Moreover, in [24], the authors captured a compelling dataset of human movement and motion that characterized the labeled movements. Then, a framework of the deep learning field was created, which was applied on the dataset and managed to predict successfully a high percentage of queries regarding future human movements in immediate succession.

One of the major matters of contention in the deep learning subfield consists of the neural net converging point. There exists an analogous connection between the depth of the network layer and model accuracy. This degradation, while relevant to the existing amount of data, is inconsequential to overfitting, thus rendering any extra layer that may be added to the stack detrimental to the overall performance. How [25] to tackle this issue was the introduction of a framework consisting of a deep, residual learning with layers that fit a similar residual mapping, this reducing the probabilistic fitting that a specific underlying mapping could provide. More specifically, this fundamental, latent mapping $H\left(x\right)$, as well as the non-linear layers fit another aspired mapping of $F\left(x\right):=H\left(x\right)-x$, where the initial mapping is then denoted as $F\left(x\right)+x$.

Such difficulties were addressed also in the work of [26], where the authors experimented heavily with the intricacies of training a deep neural network, through understanding how and when gradient descent works more efficiently and when it does not. They experimented with non-linearities and their influence on the model, as well as how the activation functions were initialized. Their results concluded in a new initialization scheme to overcome the aforementioned issues.

▶ _RECORDS SUPPLIED_
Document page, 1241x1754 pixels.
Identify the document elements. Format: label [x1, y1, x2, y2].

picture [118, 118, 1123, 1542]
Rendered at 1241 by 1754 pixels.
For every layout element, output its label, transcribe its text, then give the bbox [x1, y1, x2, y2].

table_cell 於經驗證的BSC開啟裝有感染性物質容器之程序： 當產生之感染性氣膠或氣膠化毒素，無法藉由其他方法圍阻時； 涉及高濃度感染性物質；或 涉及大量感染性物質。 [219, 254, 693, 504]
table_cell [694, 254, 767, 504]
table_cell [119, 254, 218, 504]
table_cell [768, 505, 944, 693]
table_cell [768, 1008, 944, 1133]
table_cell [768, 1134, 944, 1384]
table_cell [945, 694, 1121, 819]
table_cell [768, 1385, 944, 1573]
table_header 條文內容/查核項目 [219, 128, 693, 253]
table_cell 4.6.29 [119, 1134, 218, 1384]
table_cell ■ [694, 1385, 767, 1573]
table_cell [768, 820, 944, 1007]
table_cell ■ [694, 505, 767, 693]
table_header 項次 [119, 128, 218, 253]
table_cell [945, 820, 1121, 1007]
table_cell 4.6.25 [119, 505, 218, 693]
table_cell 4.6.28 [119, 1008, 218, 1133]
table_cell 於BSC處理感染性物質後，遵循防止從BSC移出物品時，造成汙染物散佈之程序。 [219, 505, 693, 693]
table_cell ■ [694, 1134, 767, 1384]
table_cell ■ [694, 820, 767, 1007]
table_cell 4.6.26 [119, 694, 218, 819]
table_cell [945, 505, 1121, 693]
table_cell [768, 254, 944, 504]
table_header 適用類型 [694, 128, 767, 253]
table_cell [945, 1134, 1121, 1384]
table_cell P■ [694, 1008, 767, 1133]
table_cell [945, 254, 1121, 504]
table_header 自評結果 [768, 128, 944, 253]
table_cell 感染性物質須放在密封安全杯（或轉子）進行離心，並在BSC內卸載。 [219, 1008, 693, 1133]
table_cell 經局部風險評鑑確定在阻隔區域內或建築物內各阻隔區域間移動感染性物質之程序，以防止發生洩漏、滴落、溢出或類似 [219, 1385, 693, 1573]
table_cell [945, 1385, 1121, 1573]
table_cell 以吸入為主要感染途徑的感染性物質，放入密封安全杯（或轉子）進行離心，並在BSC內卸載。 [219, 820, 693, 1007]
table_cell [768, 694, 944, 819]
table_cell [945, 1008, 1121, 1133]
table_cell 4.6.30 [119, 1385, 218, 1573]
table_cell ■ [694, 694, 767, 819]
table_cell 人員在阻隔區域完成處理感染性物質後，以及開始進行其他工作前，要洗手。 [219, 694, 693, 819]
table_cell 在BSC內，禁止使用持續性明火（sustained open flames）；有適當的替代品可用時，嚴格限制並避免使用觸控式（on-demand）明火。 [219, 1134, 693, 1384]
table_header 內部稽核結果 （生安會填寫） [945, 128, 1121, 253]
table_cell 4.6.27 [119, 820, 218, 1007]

▶ _EXERCISE REQUIREMENTS_
1. Answer these questions about the deep learning passage, one line each:
(a) What did the authors in [24] capture?
(b) Which mapping do the non-linear layers fit in the framework described for [25]?
(c) What did the results of the work in [26] conclude in?
2. Extract from the listing every line from its first line through the line containing "For every layout", including both, and reproduce them unchanged.

▶ _ANSWERS TO THE TASKS_
1.
(a) A compelling dataset of human movement and motion that characterized the labeled movements.
(b) The mapping F(x) := H(x) − x.
(c) A new initialization scheme to overcome the aforementioned issues.

2.
Document page, 1241x1754 pixels.
Identify the document elements. Format: label [x1, y1, x2, y2].

picture [118, 118, 1123, 1542]
Rendered at 1241 by 1754 pixels.
For every layout element, output its label, transcribe its text, then give the bbox [x1, y1, x2, y2].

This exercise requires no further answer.